REQUEST:
Exactly as written, transcribe the data from its opening line through the line containing "Shelly Kagan). Lezioni". Leave every picture out.

Transcribed page contents
[Start of Attachment]

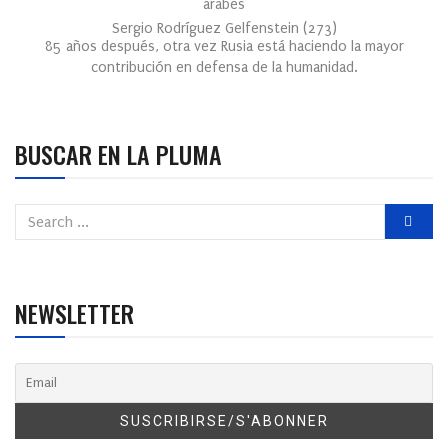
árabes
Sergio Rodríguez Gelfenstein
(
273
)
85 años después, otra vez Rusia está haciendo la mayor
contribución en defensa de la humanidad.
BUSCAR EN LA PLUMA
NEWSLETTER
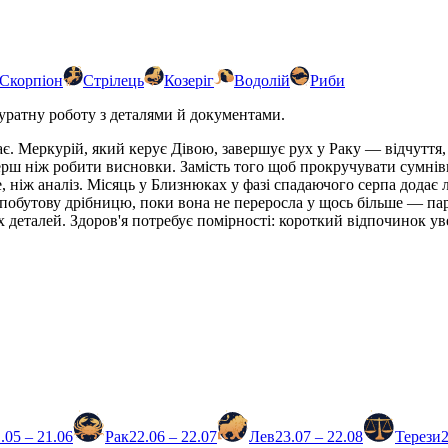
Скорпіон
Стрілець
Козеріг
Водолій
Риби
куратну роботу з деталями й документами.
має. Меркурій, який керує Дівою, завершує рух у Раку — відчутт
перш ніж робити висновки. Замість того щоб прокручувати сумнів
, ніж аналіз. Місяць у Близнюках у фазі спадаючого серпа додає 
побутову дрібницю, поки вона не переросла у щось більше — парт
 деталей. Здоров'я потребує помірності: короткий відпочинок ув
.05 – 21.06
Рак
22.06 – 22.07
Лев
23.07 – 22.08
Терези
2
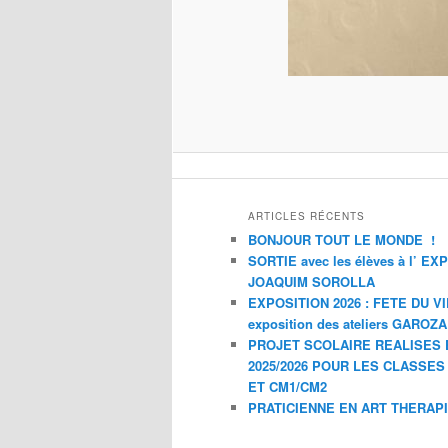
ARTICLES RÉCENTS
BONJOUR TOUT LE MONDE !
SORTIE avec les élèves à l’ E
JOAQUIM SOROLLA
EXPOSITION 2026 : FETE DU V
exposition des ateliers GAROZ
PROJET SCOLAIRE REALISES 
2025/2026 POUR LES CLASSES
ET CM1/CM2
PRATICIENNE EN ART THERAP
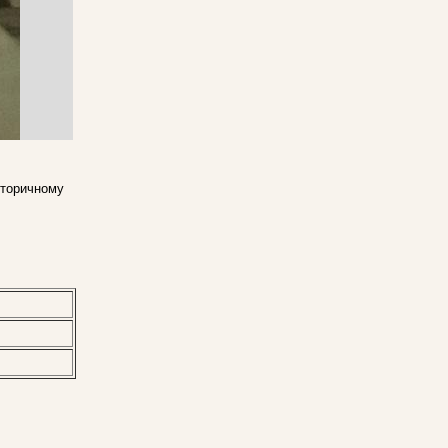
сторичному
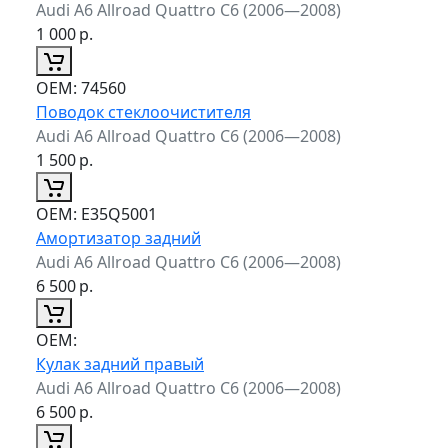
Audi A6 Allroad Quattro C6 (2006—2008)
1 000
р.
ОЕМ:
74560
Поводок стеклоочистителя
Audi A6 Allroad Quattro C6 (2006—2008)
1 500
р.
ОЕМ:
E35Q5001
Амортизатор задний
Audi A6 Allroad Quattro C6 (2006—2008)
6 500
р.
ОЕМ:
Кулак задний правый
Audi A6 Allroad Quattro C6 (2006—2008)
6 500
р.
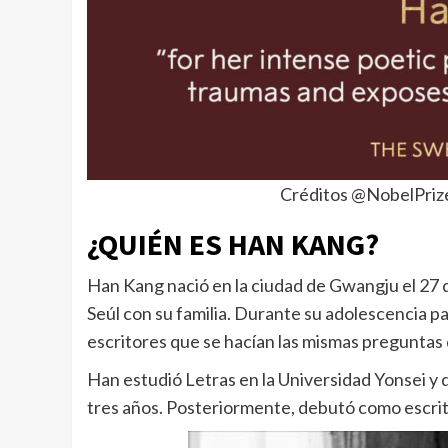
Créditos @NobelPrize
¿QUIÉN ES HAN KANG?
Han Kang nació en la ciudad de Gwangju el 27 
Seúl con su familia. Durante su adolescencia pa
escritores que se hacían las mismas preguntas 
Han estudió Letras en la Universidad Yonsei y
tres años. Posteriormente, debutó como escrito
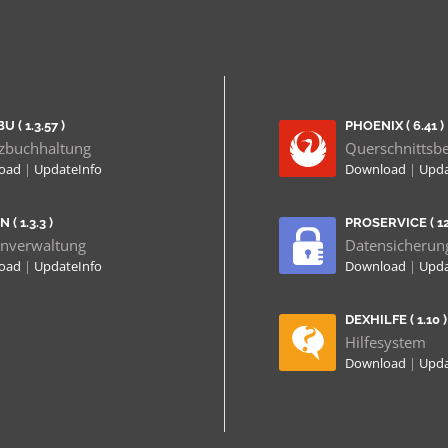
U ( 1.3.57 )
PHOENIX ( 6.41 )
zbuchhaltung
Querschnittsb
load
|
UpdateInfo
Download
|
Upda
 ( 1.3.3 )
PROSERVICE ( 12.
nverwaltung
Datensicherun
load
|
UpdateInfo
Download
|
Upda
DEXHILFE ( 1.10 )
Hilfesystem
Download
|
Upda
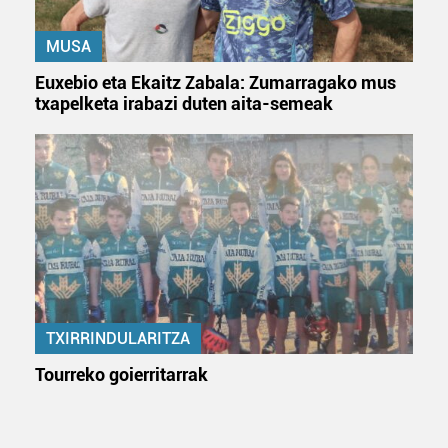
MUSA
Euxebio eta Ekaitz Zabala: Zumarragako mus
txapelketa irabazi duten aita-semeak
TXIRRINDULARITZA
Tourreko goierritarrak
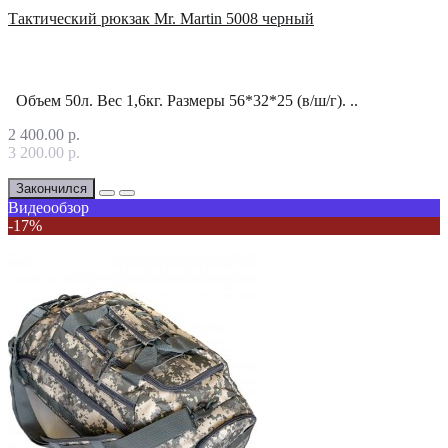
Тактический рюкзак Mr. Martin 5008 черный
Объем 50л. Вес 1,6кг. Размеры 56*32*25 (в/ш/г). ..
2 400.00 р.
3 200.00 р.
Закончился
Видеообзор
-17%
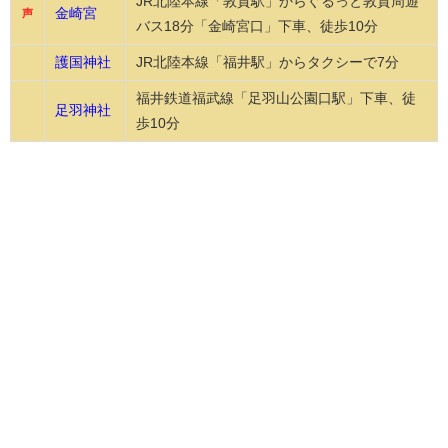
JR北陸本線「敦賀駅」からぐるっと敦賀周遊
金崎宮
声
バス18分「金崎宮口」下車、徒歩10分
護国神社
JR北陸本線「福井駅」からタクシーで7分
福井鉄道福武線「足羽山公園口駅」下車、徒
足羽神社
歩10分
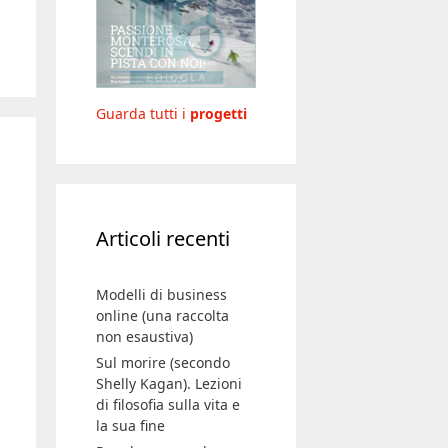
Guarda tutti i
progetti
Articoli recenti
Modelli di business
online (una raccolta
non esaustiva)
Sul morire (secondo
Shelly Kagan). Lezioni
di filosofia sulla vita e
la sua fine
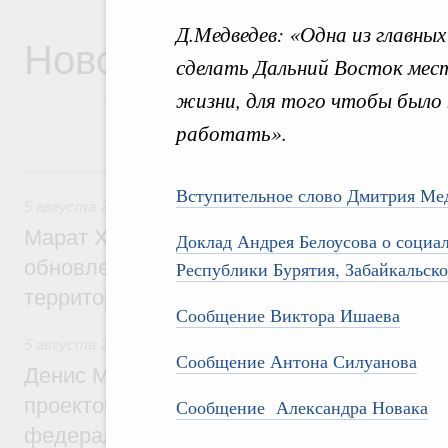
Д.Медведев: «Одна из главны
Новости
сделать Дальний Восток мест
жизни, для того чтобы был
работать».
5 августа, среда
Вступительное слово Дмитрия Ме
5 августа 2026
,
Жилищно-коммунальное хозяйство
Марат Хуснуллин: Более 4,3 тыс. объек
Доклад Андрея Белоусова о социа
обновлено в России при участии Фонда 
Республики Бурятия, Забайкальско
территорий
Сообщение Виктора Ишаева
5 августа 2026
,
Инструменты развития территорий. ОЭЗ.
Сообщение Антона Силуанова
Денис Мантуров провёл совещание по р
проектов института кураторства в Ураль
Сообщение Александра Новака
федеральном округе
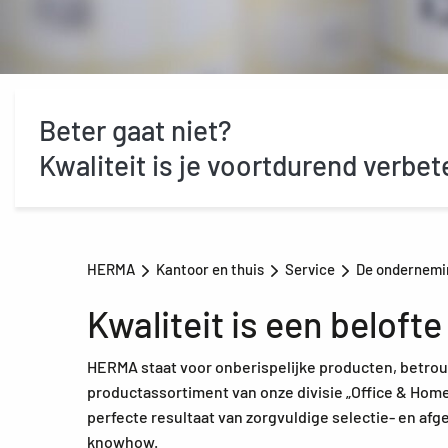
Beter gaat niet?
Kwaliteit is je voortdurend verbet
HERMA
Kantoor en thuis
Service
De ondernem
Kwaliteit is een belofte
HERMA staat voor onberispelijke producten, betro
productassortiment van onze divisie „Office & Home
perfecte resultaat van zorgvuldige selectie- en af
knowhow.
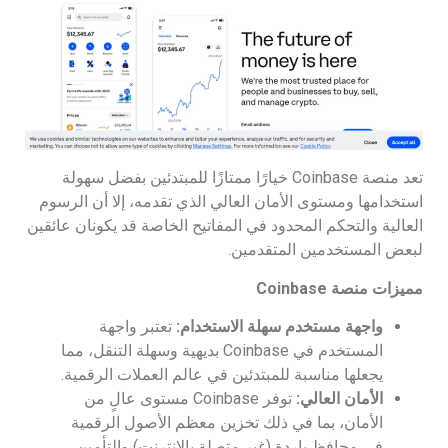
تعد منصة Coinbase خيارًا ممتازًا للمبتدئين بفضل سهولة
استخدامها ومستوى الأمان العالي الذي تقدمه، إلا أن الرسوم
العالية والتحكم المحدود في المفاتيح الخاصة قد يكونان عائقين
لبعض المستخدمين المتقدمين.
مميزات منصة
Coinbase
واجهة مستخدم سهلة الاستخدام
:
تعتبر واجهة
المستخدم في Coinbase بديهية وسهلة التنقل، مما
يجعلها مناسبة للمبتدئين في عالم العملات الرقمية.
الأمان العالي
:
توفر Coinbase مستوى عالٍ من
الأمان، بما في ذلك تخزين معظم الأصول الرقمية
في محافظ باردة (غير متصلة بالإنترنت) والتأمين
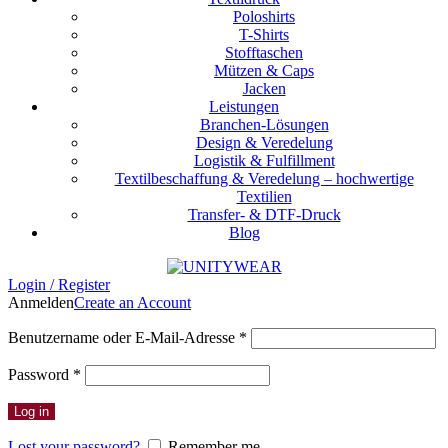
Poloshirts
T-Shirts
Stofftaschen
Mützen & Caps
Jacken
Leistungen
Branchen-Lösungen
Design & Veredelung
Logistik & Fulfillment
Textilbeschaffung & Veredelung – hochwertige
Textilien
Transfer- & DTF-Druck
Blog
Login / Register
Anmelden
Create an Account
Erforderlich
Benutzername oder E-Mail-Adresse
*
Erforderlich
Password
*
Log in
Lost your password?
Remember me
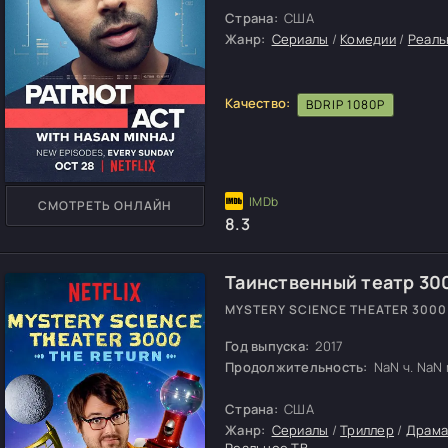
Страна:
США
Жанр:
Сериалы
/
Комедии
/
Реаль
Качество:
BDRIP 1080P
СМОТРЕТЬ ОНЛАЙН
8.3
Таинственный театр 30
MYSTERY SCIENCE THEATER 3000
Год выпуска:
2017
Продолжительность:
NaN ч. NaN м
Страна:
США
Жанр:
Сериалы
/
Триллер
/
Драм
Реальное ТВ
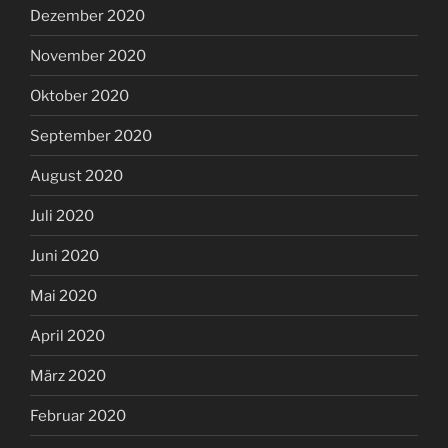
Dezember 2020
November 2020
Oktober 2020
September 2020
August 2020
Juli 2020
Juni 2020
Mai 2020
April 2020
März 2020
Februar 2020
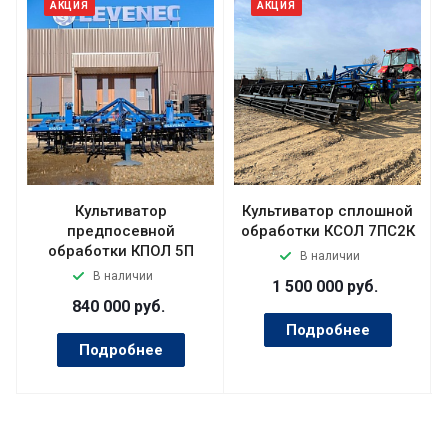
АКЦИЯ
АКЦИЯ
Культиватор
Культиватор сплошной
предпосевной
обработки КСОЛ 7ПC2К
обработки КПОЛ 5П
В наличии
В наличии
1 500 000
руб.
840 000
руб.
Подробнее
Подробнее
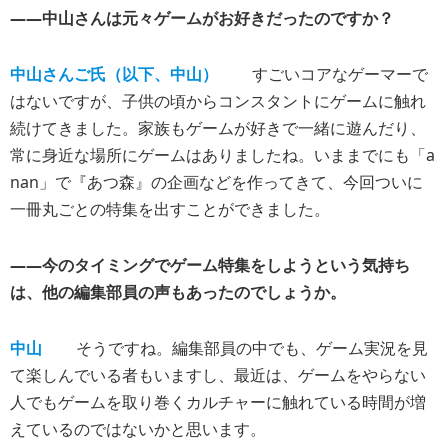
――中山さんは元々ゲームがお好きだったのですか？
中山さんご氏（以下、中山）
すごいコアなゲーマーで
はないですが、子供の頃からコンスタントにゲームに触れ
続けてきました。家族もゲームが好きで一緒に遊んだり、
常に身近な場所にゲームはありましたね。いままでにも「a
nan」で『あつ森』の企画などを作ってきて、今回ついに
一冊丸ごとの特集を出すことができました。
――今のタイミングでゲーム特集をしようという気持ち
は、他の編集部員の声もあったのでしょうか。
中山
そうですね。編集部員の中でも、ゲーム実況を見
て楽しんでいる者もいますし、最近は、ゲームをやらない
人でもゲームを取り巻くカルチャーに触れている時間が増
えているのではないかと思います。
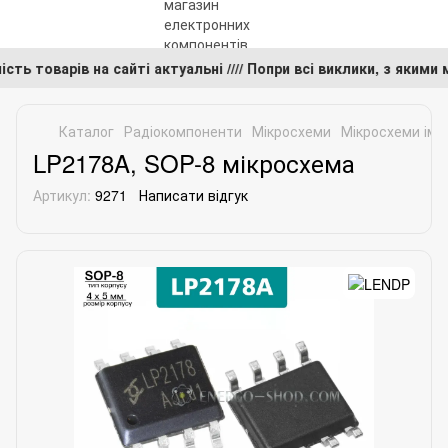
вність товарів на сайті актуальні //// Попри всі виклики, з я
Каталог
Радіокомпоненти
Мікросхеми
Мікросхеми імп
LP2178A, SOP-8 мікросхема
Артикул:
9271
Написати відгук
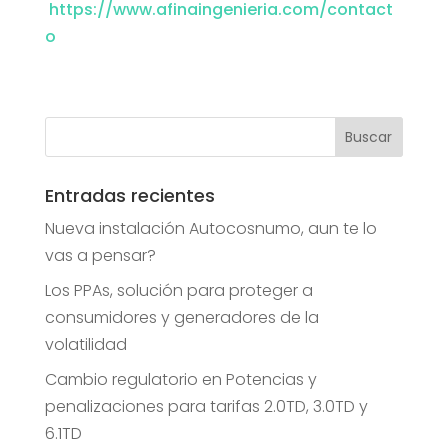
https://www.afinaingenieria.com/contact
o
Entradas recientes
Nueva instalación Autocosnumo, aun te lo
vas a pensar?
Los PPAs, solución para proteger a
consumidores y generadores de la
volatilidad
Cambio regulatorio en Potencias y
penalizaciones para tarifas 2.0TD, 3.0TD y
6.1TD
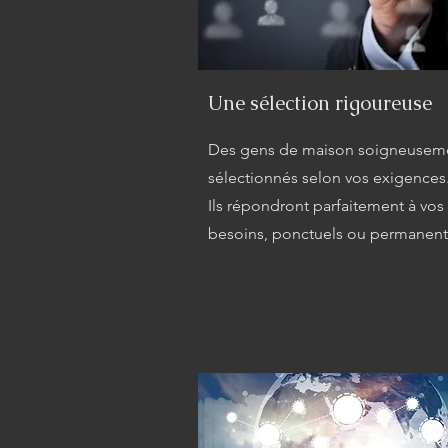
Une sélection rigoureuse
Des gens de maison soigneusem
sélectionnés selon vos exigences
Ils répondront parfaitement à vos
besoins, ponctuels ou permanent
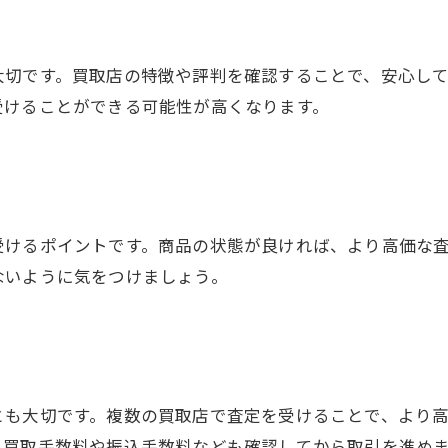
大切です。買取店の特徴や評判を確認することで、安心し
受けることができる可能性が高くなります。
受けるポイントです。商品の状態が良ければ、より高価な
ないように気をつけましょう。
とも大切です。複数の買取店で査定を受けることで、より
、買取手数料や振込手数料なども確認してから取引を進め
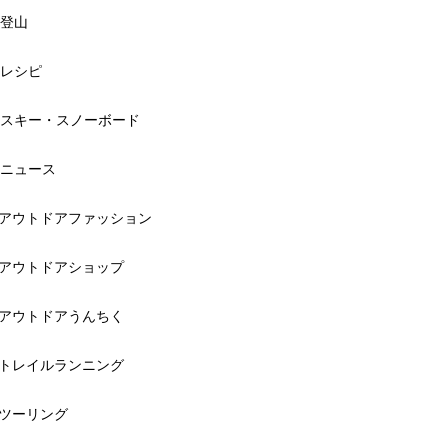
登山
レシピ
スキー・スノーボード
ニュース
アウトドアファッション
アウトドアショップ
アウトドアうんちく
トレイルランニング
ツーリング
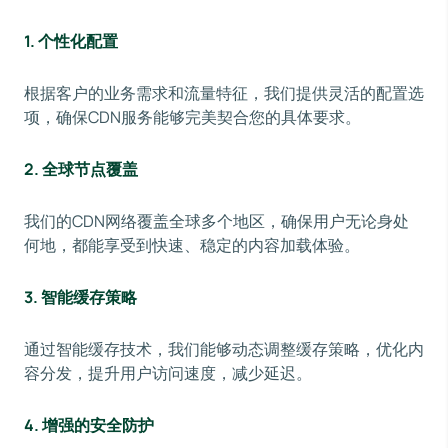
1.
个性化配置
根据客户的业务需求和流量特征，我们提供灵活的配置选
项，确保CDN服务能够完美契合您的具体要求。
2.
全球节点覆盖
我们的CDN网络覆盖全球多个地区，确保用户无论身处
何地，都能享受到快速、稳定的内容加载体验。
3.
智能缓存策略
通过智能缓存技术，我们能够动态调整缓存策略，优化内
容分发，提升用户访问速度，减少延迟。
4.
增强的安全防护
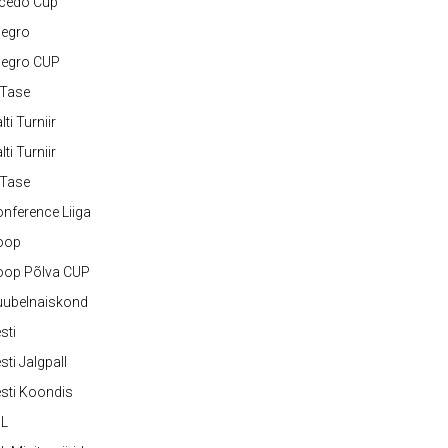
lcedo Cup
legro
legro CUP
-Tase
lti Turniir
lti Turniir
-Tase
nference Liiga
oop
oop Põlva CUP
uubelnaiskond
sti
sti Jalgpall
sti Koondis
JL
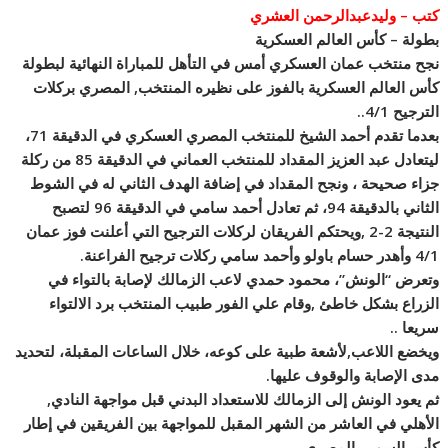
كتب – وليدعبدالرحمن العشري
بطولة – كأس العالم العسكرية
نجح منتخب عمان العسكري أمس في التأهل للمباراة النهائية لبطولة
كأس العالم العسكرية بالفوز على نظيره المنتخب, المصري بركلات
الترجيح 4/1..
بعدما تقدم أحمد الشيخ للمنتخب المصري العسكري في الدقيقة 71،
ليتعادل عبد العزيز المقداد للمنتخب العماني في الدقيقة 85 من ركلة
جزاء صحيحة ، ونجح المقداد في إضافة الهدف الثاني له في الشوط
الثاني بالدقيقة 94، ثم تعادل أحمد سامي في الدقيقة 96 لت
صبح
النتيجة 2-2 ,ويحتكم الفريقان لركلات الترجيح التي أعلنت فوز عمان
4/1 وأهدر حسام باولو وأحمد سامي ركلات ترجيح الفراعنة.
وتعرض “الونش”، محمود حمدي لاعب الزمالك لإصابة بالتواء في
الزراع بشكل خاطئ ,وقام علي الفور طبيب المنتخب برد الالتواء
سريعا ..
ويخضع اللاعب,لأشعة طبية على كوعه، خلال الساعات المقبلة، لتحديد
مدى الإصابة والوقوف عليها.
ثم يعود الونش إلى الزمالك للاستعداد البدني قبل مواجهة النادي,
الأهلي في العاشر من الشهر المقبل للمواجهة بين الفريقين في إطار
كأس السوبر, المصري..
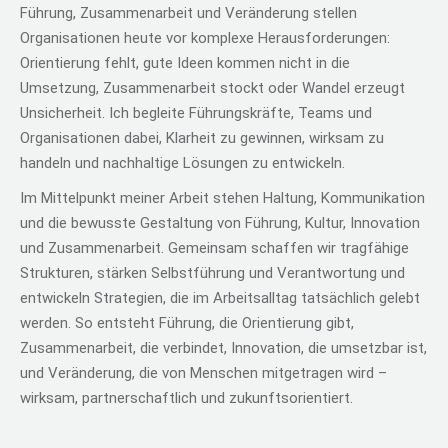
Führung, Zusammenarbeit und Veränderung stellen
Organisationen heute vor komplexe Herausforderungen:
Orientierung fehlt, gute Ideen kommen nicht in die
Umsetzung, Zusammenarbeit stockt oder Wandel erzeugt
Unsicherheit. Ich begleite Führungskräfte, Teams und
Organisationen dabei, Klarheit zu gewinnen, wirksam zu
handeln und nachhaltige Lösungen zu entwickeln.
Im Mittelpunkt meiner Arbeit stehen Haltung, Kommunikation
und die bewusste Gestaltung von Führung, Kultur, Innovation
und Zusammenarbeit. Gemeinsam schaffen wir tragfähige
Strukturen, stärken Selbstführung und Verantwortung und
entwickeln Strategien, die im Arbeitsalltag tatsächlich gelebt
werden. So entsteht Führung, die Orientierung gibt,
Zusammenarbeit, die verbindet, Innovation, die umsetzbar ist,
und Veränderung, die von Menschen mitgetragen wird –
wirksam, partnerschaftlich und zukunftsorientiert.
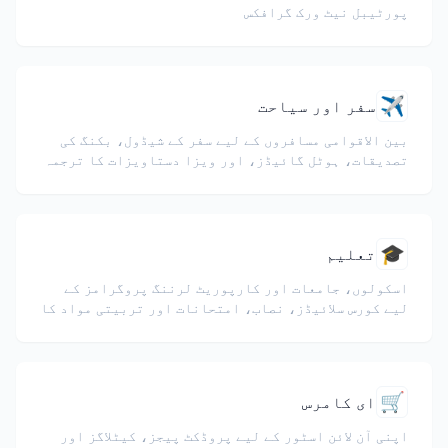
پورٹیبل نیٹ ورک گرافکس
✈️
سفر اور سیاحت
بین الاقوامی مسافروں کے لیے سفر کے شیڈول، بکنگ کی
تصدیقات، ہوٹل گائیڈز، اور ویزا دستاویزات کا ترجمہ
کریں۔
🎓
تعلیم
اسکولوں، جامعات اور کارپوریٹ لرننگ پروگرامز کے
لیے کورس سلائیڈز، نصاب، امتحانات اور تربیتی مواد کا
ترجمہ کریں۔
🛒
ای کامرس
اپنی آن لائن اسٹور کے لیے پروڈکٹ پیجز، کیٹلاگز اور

[End of Attachment]

EXERCISE RESULT:
árabes
Sergio Rodríguez Gelfenstein
(
273
)
85 años después, otra vez Rusia está haciendo la mayor
contribución en defensa de la humanidad.
BUSCAR EN LA PLUMA
NEWSLETTER
Скорпіон
Стрілець
Козеріг
Водолій
Риби
куратну роботу з деталями й документами.
має. Меркурій, який керує Дівою, завершує рух у Раку — відчутт
перш ніж робити висновки. Замість того щоб прокручувати сумнів
, ніж аналіз. Місяць у Близнюках у фазі спадаючого серпа додає 
побутову дрібницю, поки вона не переросла у щось більше — парт
 деталей. Здоров'я потребує помірності: короткий відпочинок ув
.05 – 21.06
Рак
22.06 – 22.07
Лев
23.07 – 22.08
Терези
2
ARTICLES RÉCENTS
BONJOUR TOUT LE MONDE !
SORTIE avec les élèves à l’ E
JOAQUIM SOROLLA
EXPOSITION 2026 : FETE DU V
exposition des ateliers GAROZ
PROJET SCOLAIRE REALISES 
2025/2026 POUR LES CLASSES
ET CM1/CM2
PRATICIENNE EN ART THERAP
сторичному
Audi A6 Allroad Quattro C6 (2006—2008)
1 000
р.
ОЕМ:
74560
Поводок стеклоочистителя
Audi A6 Allroad Quattro C6 (2006—2008)
1 500
р.
ОЕМ:
E35Q5001
Амортизатор задний
Audi A6 Allroad Quattro C6 (2006—2008)
6 500
р.
ОЕМ:
Кулак задний правый
Audi A6 Allroad Quattro C6 (2006—2008)
6 500
р.
Créditos @NobelPrize
¿QUIÉN ES HAN KANG?
Han Kang nació en la ciudad de Gwangju el 27 
Seúl con su familia. Durante su adolescencia pa
escritores que se hacían las mismas preguntas 
Han estudió Letras en la Universidad Yonsei y
tres años. Posteriormente, debutó como escrito
U ( 1.3.57 )
PHOENIX ( 6.41 )
zbuchhaltung
Querschnittsb
load
|
UpdateInfo
Download
|
Upda
 ( 1.3.3 )
PROSERVICE ( 12.
nverwaltung
Datensicherun
load
|
UpdateInfo
Download
|
Upda
DEXHILFE ( 1.10 )
Hilfesystem
Download
|
Upda
MUSA
Euxebio eta Ekaitz Zabala: Zumarragako mus
txapelketa irabazi duten aita-semeak
TXIRRINDULARITZA
Tourreko goierritarrak
Тактический рюкзак Mr. Martin 5008 черный
Объем 50л. Вес 1,6кг. Размеры 56*32*25 (в/ш/г). ..
2 400.00 р.
3 200.00 р.
Закончился
Видеообзор
-17%
JR北陸本線「敦賀駅」からぐるっと敦賀周遊
金崎宮
声
バス18分「金崎宮口」下車、徒歩10分
護国神社
JR北陸本線「福井駅」からタクシーで7分
福井鉄道福武線「足羽山公園口駅」下車、徒
足羽神社
歩10分
Guarda tutti i
progetti
Articoli recenti
Modelli di business
online (una raccolta
non esaustiva)
Sul morire (secondo
Shelly Kagan). Lezioni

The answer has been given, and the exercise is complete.